Assume the posterior distribution \(\phi| data \sim \text{binomial}(20, 0.4)\)

set.seed(123)

# binomial(n, p)
n = 20
p = 0.4

# exact posterior mean, variance, sd of a binomial(n, p)
EPhi = n*p # 20*.4 = 8
VarPhi = n*p*(1-p) # 20*.4*.6 = 4.8
sdPhi = sqrt(VarPhi) # 2.19089

# Monte Carlo sample of size N
N = 100
PhiSamples = rbinom(N, size = n, prob = p) 

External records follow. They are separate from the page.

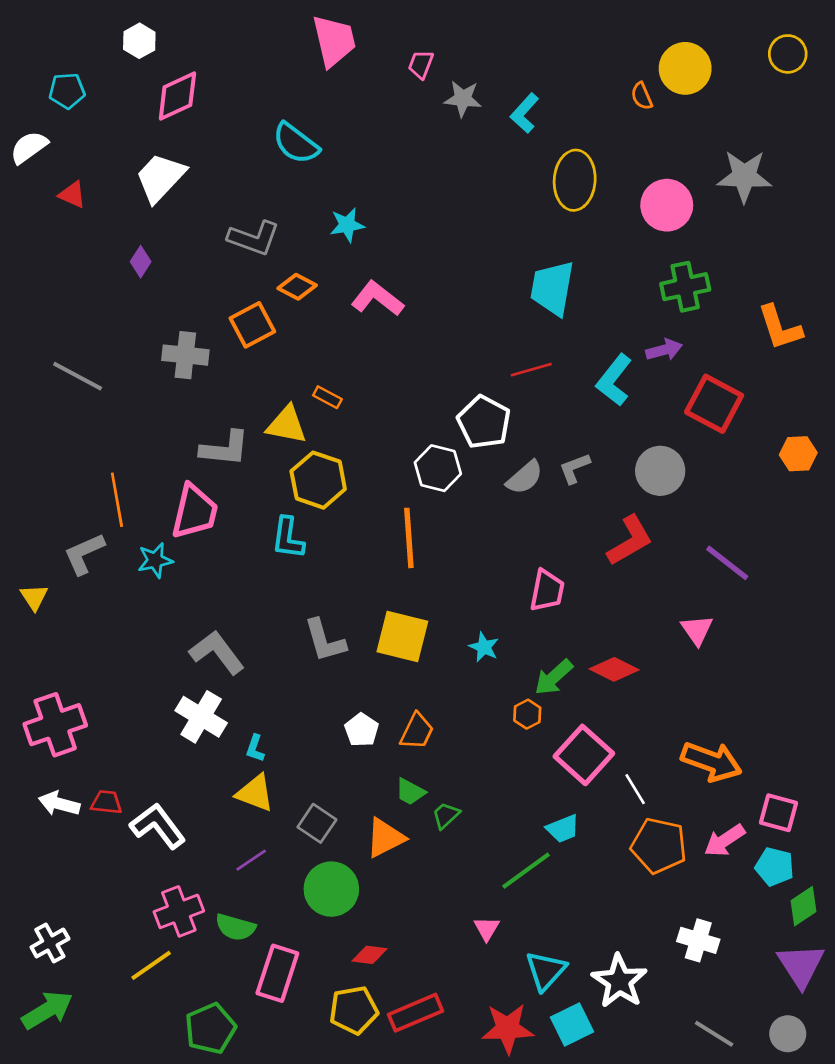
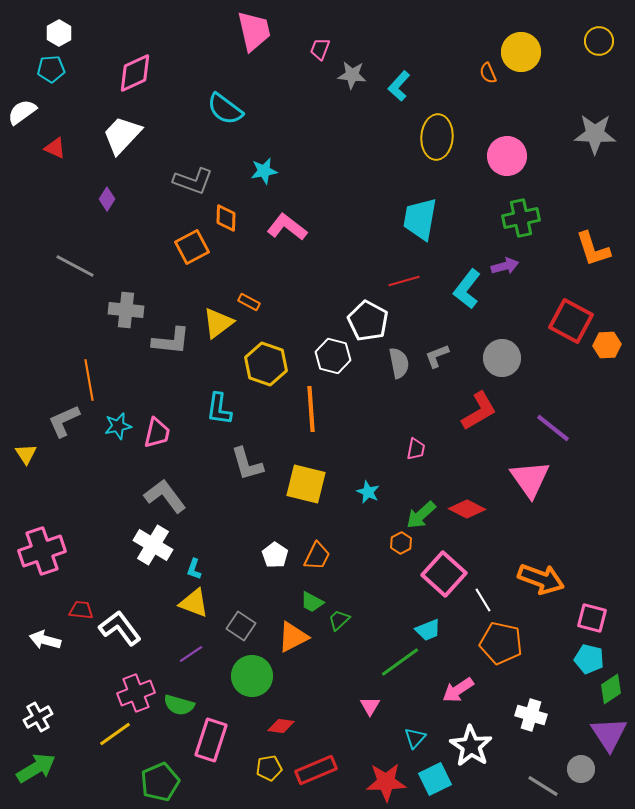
white hexagon: (139, 41) -> (59, 33), moved
gray star: (744, 176) -> (595, 134), moved
orange diamond: (297, 287) -> (226, 218), turned 64
gray cross: (185, 355) -> (126, 310), moved
gray line: (78, 376) -> (75, 266), moved
red square: (714, 404) -> (571, 321), moved
yellow triangle: (287, 425) -> (218, 323), turned -48
gray semicircle: (525, 477) -> (399, 363), turned -60
yellow hexagon: (318, 480) -> (266, 364), moved
pink trapezoid: (195, 512) -> (157, 433), moved, size x0.7
pink trapezoid: (547, 591) -> (416, 449), size x0.7
pink triangle: (697, 630) -> (530, 479), size x1.6
gray L-shape: (325, 641) -> (247, 464), moved
white arrow: (59, 804) -> (45, 640), moved
pink arrow: (725, 840) -> (458, 690), moved
cyan triangle: (546, 971) -> (415, 738), size x0.7
yellow pentagon: (354, 1010) -> (269, 768), size x0.7
gray circle: (788, 1034) -> (581, 769), moved

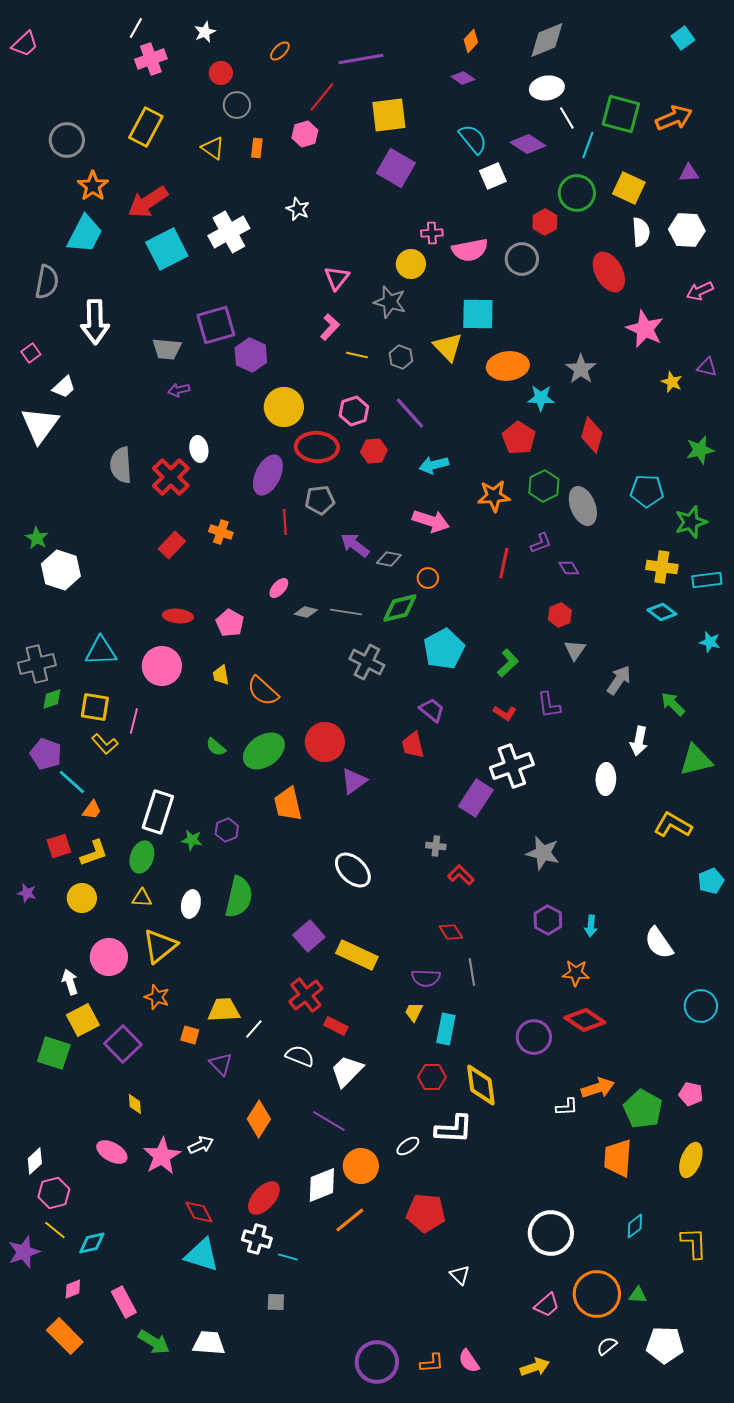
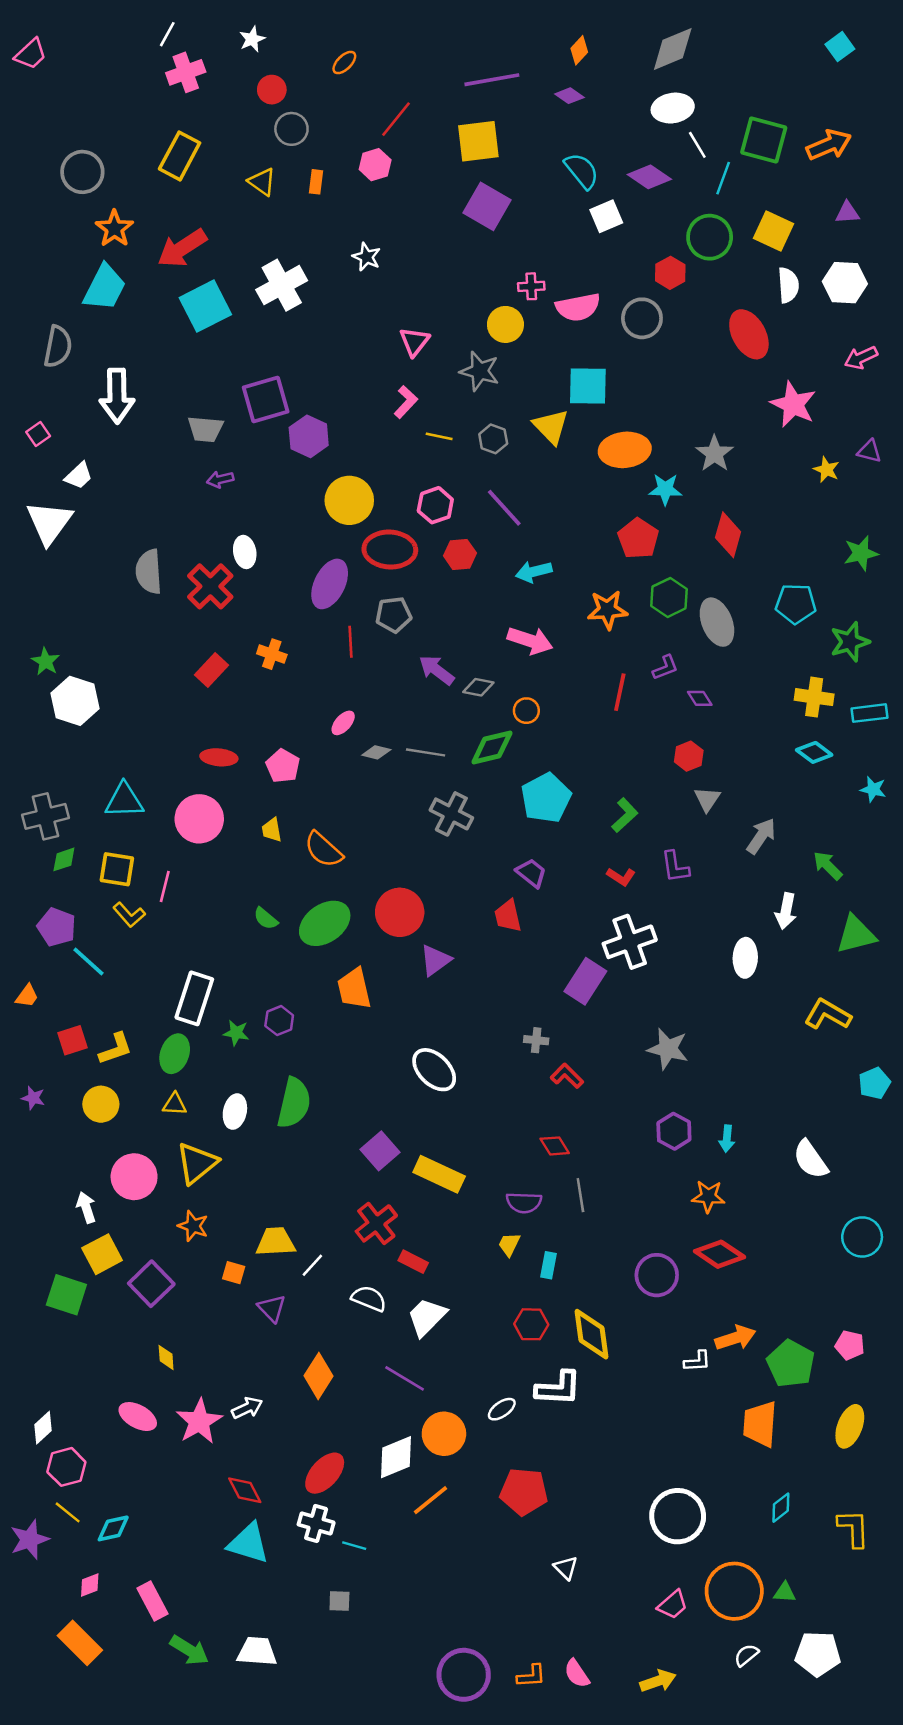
purple line: (361, 59) -> (492, 80), moved
orange trapezoid: (92, 810) -> (27, 996), moved
cyan rectangle: (446, 1029) -> (548, 1265), size x0.7

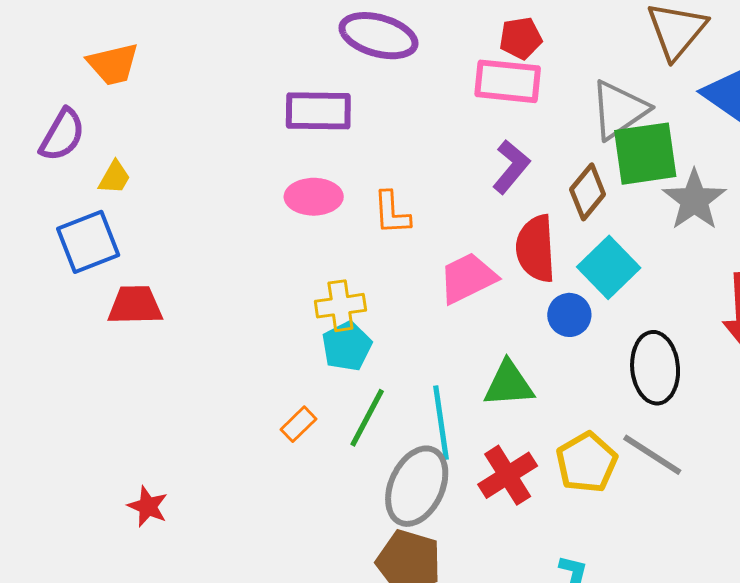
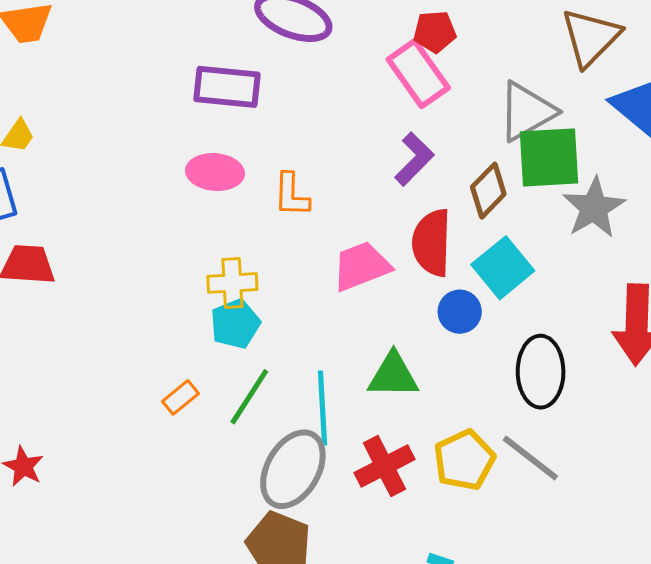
pink rectangle: (508, 81) -> (418, 74), turned 44

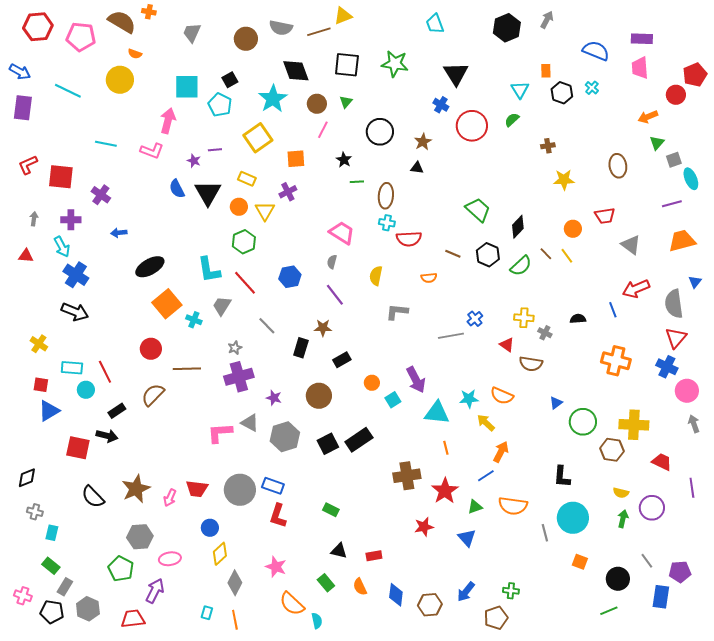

# Empirical approximation of posterior mean, var, sd
PhiBar = mean(PhiSamples)
PhiVar = var(PhiSamples)
PhiSigma = sd(PhiSamples) # = sqrt(sum((xSamples - xbar)^2) / (N -1))

se = PhiSigma / sqrt(N)

lb = round(PhiBar - (2*se), 3)
ub = round(PhiBar + (2*se), 3)

For N = 100 Monte Carlo samples, The posterior mean of \(\phi\) is \(\bar{\phi} =\) 8.01 with 95% confidence interval (7.57 8.45).

Above we estimate \(Var(\phi)\) to be 4.838 and the standard error for \(N = 100\) was 0.22.

If you wanted to state \(p(\phi \in (\hat{\phi} \pm 0.01)) = 0.95\), how large would \(N\) have to be?

Check your answer by adjusting \(N\) above.